Start of Reading text

RSP Software - 15/12/2003 22:24

RSP Checksum OCX 1.0.0

ActiveX OCX to compute very fast the checksum of 
strings or files using Adler32 , CRC32 , MD5 , SHA-1 
and SHA-256


Features

- Ability to generate the checksum using 
Adler32, CRC32 , MD5 , SHA-1 and SHA-256

- The process occurs in an in-process code 
loaded in the same address space of the 
application using the control

- The speed execution is lightning fast

- The code is optimized for new AMD and 
Intel processors ,  check the speed execution 
against other implementations of these algorithms

Description

SHA-1 Description

Secure Hash Standard.

This Standard specifies a secure hash algorithm, SHA-1, for 
computing a condensed representation of a message or a data file. 
When a message of any length < 2^64 bits is input, the SHA-1 
produces a 160-bit output called a message digest.

The SHA-1 is called secure because it is computationally 
infeasible to find a message which corresponds to a given 
message digest, or to find two different messages which 
produce the same message digest.
Any change to a message in transit will, with very high 
probability, result in a different message digest, and 
the signature will fail to verify.
SHA-1 is a technical revision of SHA (FIPS 180).

The SHA-1 is based on principles similar to those used 
by Professor Ronald L. Rivest of MIT when designing the 
MD4 message digest algorithm, and is closely modelled 
after that algorithm.


The MD5 Message-Digest Algorithm

 The algorithm takes as input a message of arbitrary 
 length and produces as output a 128-bit "fingerprint" 
 or "message digest" of the input.
 It is conjectured that it is computationally infeasible 
 to produce two messages having the same message 
 digest, or to produce any message having a given 
 prespecified target message digest.
 The MD5 algorithm is intended for digital signature 
 applications, where a large file must be "compressed" 
 in a secure manner before being encrypted with a 
 private (secret) key under a public-key cryptosystem 
 such as RSA.
 The MD5 algorithm is designed to be quite fast on 
 32-bit machines.
 In addition, the MD5 algorithm does not require any 
 large substitution tables; the algorithm can be coded 
 quite compactly.
 The MD5 algorithm is an extension of the MD4 
 message-digest algorithm .
 MD5 is slightly slower than MD4, but is more 
 "conservative" in design.
 MD5 was designed because it was felt that MD4 was 
 perhaps being adopted for use more quickly than 
 justified by the existing critical review; because 
 MD4 was designed to be exceptionally fast, it is 
 "at the edge" in terms of risking successful 
 cryptanalytic attack.
 MD5 backs off a bit, giving up a little in speed 
 for a much greater likelihood of ultimate security.
 It incorporates some suggestions made by various 
 reviewers, and contains additional optimizations.
 The MD5 algorithm is being placed in the public 
 domain for review and possible adoption as a standard.

End of Reading text

Direction 1: Which lines of the entries contain the string "grace"? Copy each of them out.
Direction 2: Write the next part of the checksum software description, starting after its last sentence.
The checksum software description and the entries come from unrelated sources.

Start of Provided information

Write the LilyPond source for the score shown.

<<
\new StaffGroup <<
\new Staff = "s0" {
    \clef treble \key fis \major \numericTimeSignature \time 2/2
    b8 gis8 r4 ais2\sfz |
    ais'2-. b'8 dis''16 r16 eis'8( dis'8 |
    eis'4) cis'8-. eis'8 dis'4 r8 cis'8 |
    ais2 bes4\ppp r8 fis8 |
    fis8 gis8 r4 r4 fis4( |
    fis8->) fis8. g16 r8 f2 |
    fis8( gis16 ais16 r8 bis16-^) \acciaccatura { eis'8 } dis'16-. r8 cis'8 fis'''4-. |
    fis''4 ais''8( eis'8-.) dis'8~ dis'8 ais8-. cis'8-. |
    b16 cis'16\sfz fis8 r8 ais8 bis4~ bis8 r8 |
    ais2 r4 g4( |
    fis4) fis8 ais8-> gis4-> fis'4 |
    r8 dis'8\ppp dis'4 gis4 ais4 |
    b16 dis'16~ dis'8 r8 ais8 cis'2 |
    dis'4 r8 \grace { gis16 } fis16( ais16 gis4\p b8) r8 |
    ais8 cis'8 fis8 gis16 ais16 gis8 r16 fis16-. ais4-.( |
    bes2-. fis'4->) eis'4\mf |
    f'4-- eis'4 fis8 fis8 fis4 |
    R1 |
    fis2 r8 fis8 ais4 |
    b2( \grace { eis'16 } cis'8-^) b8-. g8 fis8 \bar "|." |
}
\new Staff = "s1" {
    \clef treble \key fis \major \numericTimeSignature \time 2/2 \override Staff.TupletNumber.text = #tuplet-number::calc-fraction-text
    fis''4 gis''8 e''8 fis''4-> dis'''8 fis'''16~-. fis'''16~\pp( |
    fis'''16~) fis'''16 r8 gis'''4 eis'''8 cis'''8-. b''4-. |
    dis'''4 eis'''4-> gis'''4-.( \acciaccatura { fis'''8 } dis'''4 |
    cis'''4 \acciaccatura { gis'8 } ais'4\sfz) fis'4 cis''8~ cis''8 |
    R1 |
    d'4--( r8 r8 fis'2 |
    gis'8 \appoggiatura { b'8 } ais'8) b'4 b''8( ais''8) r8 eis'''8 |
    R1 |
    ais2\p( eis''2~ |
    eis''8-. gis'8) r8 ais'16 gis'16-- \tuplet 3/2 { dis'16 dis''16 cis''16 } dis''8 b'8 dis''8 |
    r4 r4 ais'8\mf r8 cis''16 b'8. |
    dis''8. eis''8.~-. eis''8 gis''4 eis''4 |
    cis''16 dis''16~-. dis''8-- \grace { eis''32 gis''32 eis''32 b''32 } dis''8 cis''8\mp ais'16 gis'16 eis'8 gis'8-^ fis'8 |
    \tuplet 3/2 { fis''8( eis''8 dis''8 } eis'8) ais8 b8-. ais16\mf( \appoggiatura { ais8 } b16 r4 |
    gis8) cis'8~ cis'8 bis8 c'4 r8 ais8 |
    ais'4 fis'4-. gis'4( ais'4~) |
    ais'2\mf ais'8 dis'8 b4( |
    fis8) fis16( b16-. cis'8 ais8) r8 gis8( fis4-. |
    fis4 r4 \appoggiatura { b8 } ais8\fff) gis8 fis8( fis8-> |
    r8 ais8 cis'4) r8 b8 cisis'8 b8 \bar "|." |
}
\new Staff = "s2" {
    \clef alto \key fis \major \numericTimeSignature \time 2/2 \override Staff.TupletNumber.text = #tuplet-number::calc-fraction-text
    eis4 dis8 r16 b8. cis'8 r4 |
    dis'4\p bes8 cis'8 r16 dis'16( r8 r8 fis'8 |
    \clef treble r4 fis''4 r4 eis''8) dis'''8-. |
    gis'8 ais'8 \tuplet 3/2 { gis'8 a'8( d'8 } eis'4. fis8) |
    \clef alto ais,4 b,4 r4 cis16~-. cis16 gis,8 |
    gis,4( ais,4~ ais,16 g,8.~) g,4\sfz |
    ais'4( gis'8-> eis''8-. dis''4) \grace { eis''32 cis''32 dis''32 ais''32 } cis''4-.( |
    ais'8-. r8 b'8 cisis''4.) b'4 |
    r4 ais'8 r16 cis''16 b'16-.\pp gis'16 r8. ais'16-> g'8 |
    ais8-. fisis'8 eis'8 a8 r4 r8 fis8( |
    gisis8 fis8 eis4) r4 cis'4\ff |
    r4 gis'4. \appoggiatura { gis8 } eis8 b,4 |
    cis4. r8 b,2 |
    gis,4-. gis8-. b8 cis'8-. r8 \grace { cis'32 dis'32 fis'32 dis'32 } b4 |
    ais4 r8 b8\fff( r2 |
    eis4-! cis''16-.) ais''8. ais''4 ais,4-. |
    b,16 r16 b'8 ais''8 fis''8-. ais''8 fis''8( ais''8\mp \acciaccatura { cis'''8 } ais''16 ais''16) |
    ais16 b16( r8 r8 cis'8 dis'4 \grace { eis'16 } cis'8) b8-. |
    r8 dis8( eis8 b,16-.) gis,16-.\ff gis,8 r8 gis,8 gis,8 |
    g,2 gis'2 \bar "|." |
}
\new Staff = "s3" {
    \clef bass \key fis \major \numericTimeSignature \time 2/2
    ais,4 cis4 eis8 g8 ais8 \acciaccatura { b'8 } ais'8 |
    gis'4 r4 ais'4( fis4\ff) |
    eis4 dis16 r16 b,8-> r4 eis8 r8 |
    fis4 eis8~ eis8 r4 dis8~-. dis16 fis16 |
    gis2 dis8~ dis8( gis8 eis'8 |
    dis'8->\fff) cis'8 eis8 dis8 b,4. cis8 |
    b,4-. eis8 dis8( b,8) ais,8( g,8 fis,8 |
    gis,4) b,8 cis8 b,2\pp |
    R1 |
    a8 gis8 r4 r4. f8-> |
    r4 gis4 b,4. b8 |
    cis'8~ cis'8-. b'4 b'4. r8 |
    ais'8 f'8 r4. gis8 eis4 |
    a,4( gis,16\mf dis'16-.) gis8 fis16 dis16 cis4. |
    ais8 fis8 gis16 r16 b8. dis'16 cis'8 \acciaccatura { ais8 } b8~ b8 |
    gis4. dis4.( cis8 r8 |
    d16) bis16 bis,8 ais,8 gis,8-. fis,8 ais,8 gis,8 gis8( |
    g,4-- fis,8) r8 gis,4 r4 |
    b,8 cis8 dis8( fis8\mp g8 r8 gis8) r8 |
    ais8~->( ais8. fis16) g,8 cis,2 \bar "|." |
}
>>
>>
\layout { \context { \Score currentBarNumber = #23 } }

End of Provided information

Response 1:
    dis'4 r8 \grace { gis16 } fis16( ais16 gis4\p b8) r8 |
    b2( \grace { eis'16 } cis'8-^) b8-. g8 fis8 \bar "|." |
    cis''16 dis''16~-. dis''8-- \grace { eis''32 gis''32 eis''32 b''32 } dis''8 cis''8\mp ais'16 gis'16 eis'8 gis'8-^ fis'8 |
    ais'4( gis'8-> eis''8-. dis''4) \grace { eis''32 cis''32 dis''32 ais''32 } cis''4-.( |
    gis,4-. gis8-. b8 cis'8-. r8 \grace { cis'32 dis'32 fis'32 dis'32 } b4 |
    ais16 b16( r8 r8 cis'8 dis'4 \grace { eis'16 } cis'8) b8-. |

Response 2:
Description of SHA-256
 
 The SHA-256 compression function operates on a 
 512-bit message block and a 256-
bit intermediate hash value.
It is essentially a 256-bit block cipher algorithm 
which encrypts the intermediate hash value using 
the message block as key.


CRC32 Description

Generate a table for a byte-wise 32-bit CRC 
calculation on the polynomial:
  x^32+x^26+x^23+x^22+x^16+x^12+x^11+x^10+x^8+x^7+x^5+x^4+x^2+x+1.

  Polynomials over GF(2) are represented in binary, 
  one bit per coefficient,
  with the lowest powers in the most significant bit. 
  Then adding polynomials is just exclusive-or, and 
  multiplying a polynomial by x is a right shift by 
  one. 
  If we call the above polynomial p, and represent a 
  byte as the polynomial q, also with the lowest power 
  in the most significant bit (so the byte 0xb1 is the 
  polynomial x^7+x^3+x+1), then the CRC is (q*x^32) 
  mod p, where a mod b means the remainder after 
  dividing a by b.

  This calculation is done using the shift-register 
  method of multiplying and taking the remainder.  
  The register is initialized to zero, and for each 
  incoming bit, x^32 is added mod p to the register 
  if the bit is a one (where x^32 mod p is p+x^32 = 
  x^26+...+1), and the register is multiplied mod p 
  by x (which is shifting right by one and adding 
  x^32 mod p if the bit shifted out is a one). 
  We start with the highest power (least significant 
  bit) of q and repeat for all eight bits of q.

  The table is simply the CRC of all possible eight 
  bit values. 
  This is all the information needed to generate CRC's 
  on data a byte at a time for all
  combinations of CRC register values and incoming 
  bytes.
 
  (This description come from the sources of Zlib 
  compression )


Adler32 Description

Adler32 is a very fast checksum based on the sum of 
the high word with the low word of a dword value in 
a sequence of input bytes
The dword is sliced in two words and the sum is 
calculated and mod against 65521 , the result value 
is added to a dword value that is the return value of 
the computation
This is the fastest checksum available to win32 , and 
provide the same security of the CRC32

Documentation

Documentation is available online in the homepage

Install

- To install the control , open the package , decompress "OCX install.zip"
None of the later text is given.